03-29-2013 12:55 PM
What is the break-down of arbitration ID for extended message?
Is it:
| x | x | 1 | 11-bits standard | 18-bits extended |
^ ^ ^ ^
msb lsb msb lsb
or
| x | x | 1 | 18-bits extended | 11-bits standard |
^ ^ ^ ^
msb lsb msb lsb
I couldn't find this information. I need to map CAN message structure in Freescale implementation which is as follows (32-bit):
| 11-bits standard | SRR | IDE | 18-bits extended | RTR |
^ ^ ^ ^
msb lsb msb lsb
where SRR => Substitute Remote Request bit (remote request for standard ID)
IDE => Extended ID bit. 1 => extended id, 0 => standard id
RTR => Remote Request for extended ID
Please advice.
Solved! Go to Solution.
04-03-2013 12:13 PM
The question itself was incorrect. I figured it out.

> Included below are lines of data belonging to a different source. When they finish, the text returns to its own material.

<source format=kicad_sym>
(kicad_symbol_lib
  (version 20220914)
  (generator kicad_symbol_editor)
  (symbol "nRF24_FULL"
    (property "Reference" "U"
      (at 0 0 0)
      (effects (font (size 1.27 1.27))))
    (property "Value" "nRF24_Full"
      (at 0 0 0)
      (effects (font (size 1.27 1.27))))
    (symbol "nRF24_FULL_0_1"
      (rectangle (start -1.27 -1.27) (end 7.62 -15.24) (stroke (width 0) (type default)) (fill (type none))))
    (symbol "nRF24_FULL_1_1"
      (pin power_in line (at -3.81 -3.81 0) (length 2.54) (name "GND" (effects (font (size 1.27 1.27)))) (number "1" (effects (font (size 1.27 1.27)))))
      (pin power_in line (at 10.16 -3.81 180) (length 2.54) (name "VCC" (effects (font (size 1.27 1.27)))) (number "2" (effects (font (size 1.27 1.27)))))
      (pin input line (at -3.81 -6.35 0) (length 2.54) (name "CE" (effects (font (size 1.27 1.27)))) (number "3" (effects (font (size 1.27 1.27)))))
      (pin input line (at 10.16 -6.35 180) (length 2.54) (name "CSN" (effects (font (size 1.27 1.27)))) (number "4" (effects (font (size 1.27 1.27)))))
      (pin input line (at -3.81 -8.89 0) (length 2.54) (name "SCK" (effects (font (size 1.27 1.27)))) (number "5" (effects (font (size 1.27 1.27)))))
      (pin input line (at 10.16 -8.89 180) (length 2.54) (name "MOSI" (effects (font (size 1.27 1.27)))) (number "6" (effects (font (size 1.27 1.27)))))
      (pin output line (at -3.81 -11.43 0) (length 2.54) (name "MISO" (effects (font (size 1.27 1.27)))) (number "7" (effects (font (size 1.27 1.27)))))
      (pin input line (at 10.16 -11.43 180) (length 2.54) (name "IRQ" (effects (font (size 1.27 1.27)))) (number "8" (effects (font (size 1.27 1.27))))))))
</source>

There is nothing like:
| x | x | 1 | 11-bits standard | 18-bits extended |
^ ^ ^ ^
msb lsb msb lsb
or
| x | x | 1 | 18-bits extended | 11-bits standard |
^ ^ ^ ^
msb lsb msb lsb
it is just as follows:
for extended:
| x | x | 1 | 29-bits extended |
^ ^
msb lsb
for standard:
| x | x | 0 | <18-bits padded with zeroes> | 11-bits standard |
^ ^
msb lsb
The confusion came out from tx/rx buffer description in freescale MSCAN.
04-03-2013 12:26 PM
The CAN bus doesn't send 18 0-byte padded bytes for a standard ID.
Most hardware has a 32-bit register for the ID.
For a 29-bit ID, you fill up 28:0. For an 11-bit ID, you fill up 28:18 with the ID.
One of the upper bits 31, 30, or 29 indicates whether the ID is standard or extended for the sake of the transmission.
04-03-2013 12:51 PM
Thanks a lot. In our project, we use 29-bits (extended ID).
So, I guessed, the upper 18 bits would be padded to keep bit numbering to start from bit 0 for both standard and extended.